Roger Lewis has passed away, but his impact on the development of our Mathematics Department will be felt for many years by both students and faculty. Before entering graduate school at the University of Tennessee, Roger had worked in industry as a mathematician at the Ballistics Research Labs (Aberdeen Proving Grounds, Maryland) and RCA Service Corporation (Patrick Air Force Base in Florida). Following this, he received his M.S. in mathematics from the Florida Institute of Technology (1964) and Ph.D. from the University of Tennessee (1972).
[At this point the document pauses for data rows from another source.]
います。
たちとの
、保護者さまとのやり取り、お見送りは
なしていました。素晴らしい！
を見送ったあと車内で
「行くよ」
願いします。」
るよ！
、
He was briefly at Slippery Rock State College in Pennsylvania before joining UAB in 1975.
At this time, UAB was only two years beyond the conversion from junior college to university status, and the Department of Mathematics was essentially a junior college department, with faculty involved primarily in teaching remedial and elementary mathematics courses. Further, at this time there were no organized research or grant initiatives in mathematics.
Then, in 1978, the department had a new chairman who placed some emphasis on visible research programs which could attract funding. Roger made the most of this opening. He had continued to expand on the work of his doctoral thesis, and in 1980 he received the department’s first NSF research grant.
This was followed by a bold plan developed jointly by Roger and Ian Knowles, who Roger had first met at a conference in Scotland in 1974 and who later joined our department. Although on paper UAB did not have facilities to host a large international conference, in 1986 they managed to find space and organize a conference which brought many of the world’s leading researchers in differential equations and mathematical physics to Birmingham (260 mathematicians from 22 countries). This was followed up by conferences in 1990, 92, 94, 97, 99, 2002 and 2005. These were so successful that Barry Simon of CalTech encouraged several of his graduate students to apply for positions at UAB upon receiving their doctorates. And some applicants for positions in the department commented on the impact our meetings had on them and their interest in joining the UAB faculty.
Roger was chairman of the department in 1984 - 87 and 1997 - 2001 and continued the practice of filling new positions with research talent. This was paying off, and UAB at one point was ranked number three in the Southeast (just behind Duke and Georgia Tech) in NSF grants per faculty. This success was no doubt made possible partly through Roger’s personal manner as chairman. He was a familiar figure to department members, who knew him as a reasonable person who could be approached with ideas and observations. He was meticulous in honoring agreements, and one had the confidence that he was always trying to do the right thing, which in this setting was to achieve best results for faculty and students. He brought a high level of integrity to his position as chairman, and inspired confidence in those who worked with him on various projects to improve department teaching and research.
In addition to individual grants faculty were winning for their research, the university was awarded an EPSCoR grant (1986 - 91). These grants were for Established Programs to Stimulate Competitive Research and were large interdisciplinary university grants designed to enable promising departments to develop their research potential. Over the next few years, the Mathematics Department (along with Physics and other areas) enjoyed substantial EPSCoR funding to develop research activities they had been building over the past few years. Roger was a lead investigator on our first EPSCoR proposal.
In addition to these successful efforts to develop research areas, productivity and funding, the department took the significant step of beginning a doctoral program. Previously within the Alabama system there had been a doctoral mathematics program only at the Tuscaloosa campus. But Roger engaged UAB administration and interested department members to lead UAB’s objective of raising its graduate program to the highest level. After skillfully weaving through sensitive and highly political issues, a joint program involving the Birmingham, Tuscaloosa and Huntsville campuses emerged and received state approval. Our doctoral program is now a high point of our department and has generated additional initiatives to raise the level of hiring research faculty and developing the research capabilities of our students. And in his leadership role, Roger continued his productivity past retirement, producing a total of 51 books and papers.
Finally, it is a sign of the current status of the department that UAB was selected to host an NSF Fast Track program, in which undergraduate students showing talent for mathematics are given the opportunity to accelerate their programs to reach the graduate level more quickly. In this way the tremendous success of the research and graduate activities of the department have helped develop new opportunities for undergraduate students as well.
Through these efforts, Roger has been a significant figure in achieving the present success of the department, and in pointing a way to build an even more exciting future for our students and faculty.
Funeral services will be held on Monday, June 14, 2021, at 12:00 p.m. at Independent Presbyterian Church, 3100 Highland Avenue, Birmingham, AL 35205.